Having determined some basic characteristics of the biasing of the BF998 dual gate MOSFET in a previous experiment, it was now time to look into the gain and AGC performance of the amplifier. A few changes were made to the original circuit to turn it into a proper RF amplifier.
- Power Meter: M3 Electronix FPM-1
- Voltmeter: Fluke 8840A
- Signal Generator: Tektronix SG503
Initial Test Conditions
The gate 1 voltage (VBIAS) was initially biased to 3.16 V, a level that was previously determined to give about 10 mA of drain current when gate 2 is biased to 9.2 V. The input signal was set to a frequency of approximately 28.1 MHz, to give an idea of the amplifier performance in the upper HF bands. The output power of the signal generator was set to -30.0 dBm into a 50 Ω resistive load. This gave me enough power to make a good measurement with the FPM-1 while avoiding the problem of gain compression. All gain measurements are based off of this amplifier input power (in other words, the amplifier gain described in this report is the transducer gain).
The DC biasing of the circuit is virtually identical to the final configuration determined in the first experiment. However, there have been some changes in regard to the input and output circuitry. First of all, the gate 1 bias is now fed through a 2.2 kΩ resistor which is bypassed to AC ground with a 100 nF capacitor. This sets the input impedance to 2.2 kΩ. Values around 2 kΩ seem to be fairly common in the literature, apparently because of the noise figure benefits. I would like to investigate this further in a later experiment, but for now we’ll go with the wisdom of others. A typical L-network was placed on the input to transform the 50 Ω amplifier input impedance to the 2.2 kΩ impedance that gate 1 wants to see. The drain inductor was replaced with a 10:2 ratio transformer to give the drain a load of 1.25 kΩ to work into when a 50 Ω load is placed on the amplifier output. Again, this is another area where I decided to go with the wisdom of others. This drain load values seems reasonable based on other FET amplifiers I’ve used, but it might also be an area worth investigating later.

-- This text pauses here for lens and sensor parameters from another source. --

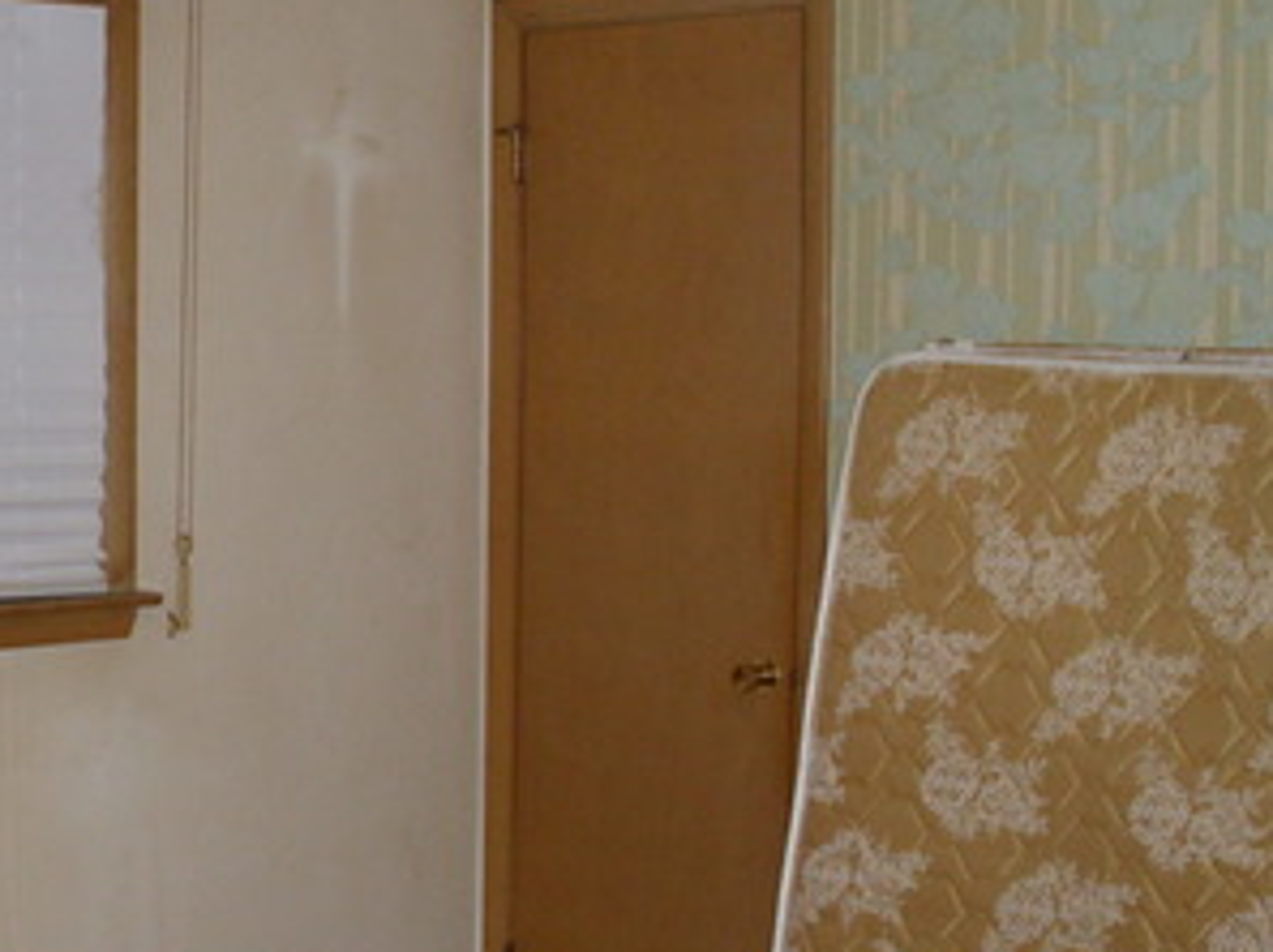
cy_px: 570
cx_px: 296
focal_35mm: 82
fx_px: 3012
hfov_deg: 23.6
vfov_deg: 17.9
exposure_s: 1/60
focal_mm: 6.3
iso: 200
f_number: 2.9
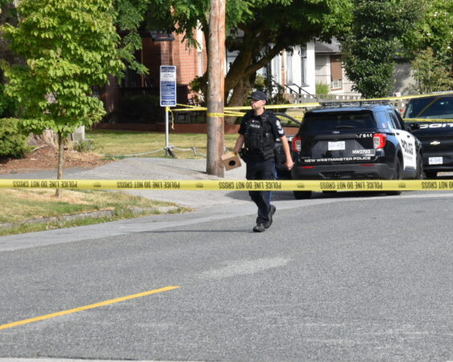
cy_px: 133
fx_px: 3095
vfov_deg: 6.7
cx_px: 373
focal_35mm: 231
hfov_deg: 8.4
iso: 200
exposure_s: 1/250
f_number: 8
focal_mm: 90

Under the initial conditions described above, I measured an output power of -6.1 dBm, which indicates a transducer gain of 23.9 dB. This seems like a reasonable and believeable amount of gain from a single amplifier given the biasing levels established. I decided to vary VBIAS a bit to determine the point of maximum gain for the amplifier. At a gate 1 voltage of 3.43 V, I measured -5.9 dBm of output power, or a gain of 24.1 dB. There is a slight amount of difference between the two voltages, but not enough to be significant. It seems that the initial estimate worked fairly well.
Next, the circuit was modified slightly to examine the AGC characteristics of the BF998. Both the source and gate 1 were biased to approximately 3 V using a blue LED. This biasing method is very convenient, simple, and stable, even if it may not bias gate 1 to its ideal point. This reduced the drain current to 6.6 mA, which would mean a slightly lower maximum gain, but also would be a more power-efficient way to run the amp. I could have used two red or green diodes in series, or a string of small-signal diodes as seen in the Hybrid Cascode amplifier, but the blue LED uses the least parts (and is pretty to boot). The fixed voltage divider bias was removed from gate 2, and in its place a variable AGC voltage (VAGC) was applied. The same -30.0 dBm input power was used, and the output power was measured at different settings of VAGC.
As you can see in the table and chart below, there is a large AGC voltage range with very little gain variation, then a sharp knee where there is a steep slope of gain reduction. The knee occurs at an AGC voltage of about 3 V. Between 2 V and 3 V is the largest gain variation (about 40 dB). This AGC response curve actually appears to agree fairly well with the curve published in the Philips RF Manual 3rd Edition Appendix for the BF998. The AGC range of approximately 50 dB also seems in line with the data published by NXP. It does look plausible that two of these amplifiers cascaded together could provide nearly 100 dB of gain reduction (another experiment idea for later).
|2 V||-55.7 dBm||-25.7 dB|
|2.25 V||-52.8 dBm||-22.8 dB|
|2.5 V||-37.2 dBm||-7.2 dB|
|2.75 V||-23.3 dBm||6.7 dB|
|3 V||-16.0 dBm||14.0 dB|
|4 V||-12.6 dBm||17.4 dB|
|5 V||-11.2 dBm||18.8 dB|
|6 V||-10.4 dBm||19.6 dB|
|7 V||-9.9 dBm||20.1 dB|
|8 V||-9.5 dBm||20.5 dB|
|9 V||-9.1 dBm||20.9 dB|
|10 V||-9.0 dBm||21.0 dB|
Next, I intend to build a return loss bridge (finally!) and get some measurements on this amplifier. I also need to look into what it will take to measure noise figure, and get started on that test rig as well.